2.6 CONCLUSION
‘SHAKESPEARE: THE WOMEN’S VOICE’. It has been this paper’s title and it is my conclusion, too. Lots of opinions against this vision have been written but I am sure of it and I agree with Rackin when he said:
‘Generations of women have found a source for their own empowerment in the power of Shakespeare’s writing’ (Grin 2008:34).
Plays analysed (Much Ado About Nothing, As You Like It and Twelfth Night) are protests against women’s oppression during the Elizabethan times and Shakespeare’s heroines show it.
From my point of view, As You Like It and Twelfth Night have much more in common because they include cross-dressed heroines. As we have seen through the reading and reproduction of these plays, Viola and Rosalind disguise themselves as a male throughout much of the play, being safety the major reason at the beginning (Viola has suffered a shipwrech in an unknown place and she thinks she has no family and Rosalind has been banished from the court by her uncle). On the contrary, Much Ado About Nothing includes a constant humour to play down the importance of Beatrice’s speech. Anyway, disguised or not, if I would have to arrange them in order to measure their self-confidence or freedom of speech I would order them from less to more in the following way: Viola, Rosalind and Beatrice. Viola shows women’s aspirations such as education and a great capacity of expression but Rosalind and Beatrice stand up to their lovers (Orlando and Benedick, respectively). This is astonishing in a society where women were silenced every time. On the other hand, Viola does not make any criticism to patriarchal society, only shows some fear for her female condition. However, Rosalind and Beatrice do not fall short of blows against men. Rosalind says clearly women are banished, they do not have any freedom, being wives men underestimate them, etc. but Beatrice is the character who criticizes the institution of marriage the most because Rosalind and Viola, contrary to her, were always open to it. On the contrary Beatrice says men were deceivers ever, she wants to remain an unmarried woman, she is constantly challenging Benedick’s words, etc.

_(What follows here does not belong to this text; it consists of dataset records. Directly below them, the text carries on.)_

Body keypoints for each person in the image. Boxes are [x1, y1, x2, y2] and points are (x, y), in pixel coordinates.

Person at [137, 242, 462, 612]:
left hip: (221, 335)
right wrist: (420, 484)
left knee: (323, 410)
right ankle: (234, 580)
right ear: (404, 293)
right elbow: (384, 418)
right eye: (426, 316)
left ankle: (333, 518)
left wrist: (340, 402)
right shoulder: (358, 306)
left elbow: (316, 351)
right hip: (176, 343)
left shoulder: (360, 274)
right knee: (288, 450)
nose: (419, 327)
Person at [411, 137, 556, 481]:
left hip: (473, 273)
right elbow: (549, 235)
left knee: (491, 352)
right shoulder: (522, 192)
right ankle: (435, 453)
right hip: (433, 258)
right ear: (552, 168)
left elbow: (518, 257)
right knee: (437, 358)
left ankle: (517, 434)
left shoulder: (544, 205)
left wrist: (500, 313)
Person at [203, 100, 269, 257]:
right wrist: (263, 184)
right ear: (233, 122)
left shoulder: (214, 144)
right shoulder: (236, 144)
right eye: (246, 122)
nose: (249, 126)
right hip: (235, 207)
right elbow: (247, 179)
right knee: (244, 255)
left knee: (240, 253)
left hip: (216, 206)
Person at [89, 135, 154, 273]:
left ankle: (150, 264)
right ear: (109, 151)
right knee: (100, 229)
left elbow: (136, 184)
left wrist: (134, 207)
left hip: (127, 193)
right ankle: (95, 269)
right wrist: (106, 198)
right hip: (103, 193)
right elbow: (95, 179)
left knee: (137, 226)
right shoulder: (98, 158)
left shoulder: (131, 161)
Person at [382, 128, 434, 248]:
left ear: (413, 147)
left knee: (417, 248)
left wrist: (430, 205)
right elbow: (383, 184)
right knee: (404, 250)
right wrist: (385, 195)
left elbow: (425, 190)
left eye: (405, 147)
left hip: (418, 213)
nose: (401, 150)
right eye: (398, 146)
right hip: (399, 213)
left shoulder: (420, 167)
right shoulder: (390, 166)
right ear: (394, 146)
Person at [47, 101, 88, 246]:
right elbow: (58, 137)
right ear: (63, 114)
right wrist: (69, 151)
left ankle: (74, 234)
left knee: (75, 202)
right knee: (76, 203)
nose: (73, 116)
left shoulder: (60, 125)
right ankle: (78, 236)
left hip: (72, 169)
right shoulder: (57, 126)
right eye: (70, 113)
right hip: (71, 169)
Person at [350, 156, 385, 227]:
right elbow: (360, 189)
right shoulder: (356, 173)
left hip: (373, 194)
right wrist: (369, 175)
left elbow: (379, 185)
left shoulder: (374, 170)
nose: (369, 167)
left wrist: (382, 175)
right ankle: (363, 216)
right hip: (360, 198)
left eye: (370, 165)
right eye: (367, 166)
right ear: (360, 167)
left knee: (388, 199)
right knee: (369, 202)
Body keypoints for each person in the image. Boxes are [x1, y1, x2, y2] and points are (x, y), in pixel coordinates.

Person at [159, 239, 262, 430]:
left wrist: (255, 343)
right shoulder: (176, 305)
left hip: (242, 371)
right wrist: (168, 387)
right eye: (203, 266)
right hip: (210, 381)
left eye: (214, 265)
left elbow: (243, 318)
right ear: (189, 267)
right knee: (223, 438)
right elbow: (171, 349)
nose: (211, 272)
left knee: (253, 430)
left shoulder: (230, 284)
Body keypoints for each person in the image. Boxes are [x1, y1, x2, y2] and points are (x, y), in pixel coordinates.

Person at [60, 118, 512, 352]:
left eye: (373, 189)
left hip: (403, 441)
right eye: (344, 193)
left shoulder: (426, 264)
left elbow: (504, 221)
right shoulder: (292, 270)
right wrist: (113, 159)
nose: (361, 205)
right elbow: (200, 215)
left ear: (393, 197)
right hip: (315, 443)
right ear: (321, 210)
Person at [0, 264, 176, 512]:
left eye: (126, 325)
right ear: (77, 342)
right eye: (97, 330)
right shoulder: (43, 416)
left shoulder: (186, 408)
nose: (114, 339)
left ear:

Nevertheless, these plays are comedies and their purpose must be to entertain the audience and give them a happy ending. So marriage seems unavoidable in the three of them. During Elizabethan times marriage was the desirable state for both women and men and we see it at the end of Shakespeare’s comedies. Although Viola, Rosalind and Beatrice possessed wit, ambition and personality, they surrendered to the ‘charms of men’ to my dissatisfaction because I reckon women in these comedies are more brilliant than the men and more aware of themselves.
Anyway I consider fantastic and excellent Shakespeare’s contribution to women from that time and to women from nowadays. He presents fashionable themes in our society such as that of how Hero is punished for being promiscous but men are free of charges by doing the same. Women always are represented as inferior, with fears and sometimes unable of reasoning and I think it happens every day in our 21st century society. So Shakespeare was a forerunner of the feminist approaches later appeared and he did it with so caution that his plays were allowed and represented in theatres in front of Queen Elizabeth I. As far as I am concerned, the importance of these comedies lies in themes raised and how these themes are carried on as usual. Chapeau Shakespeare!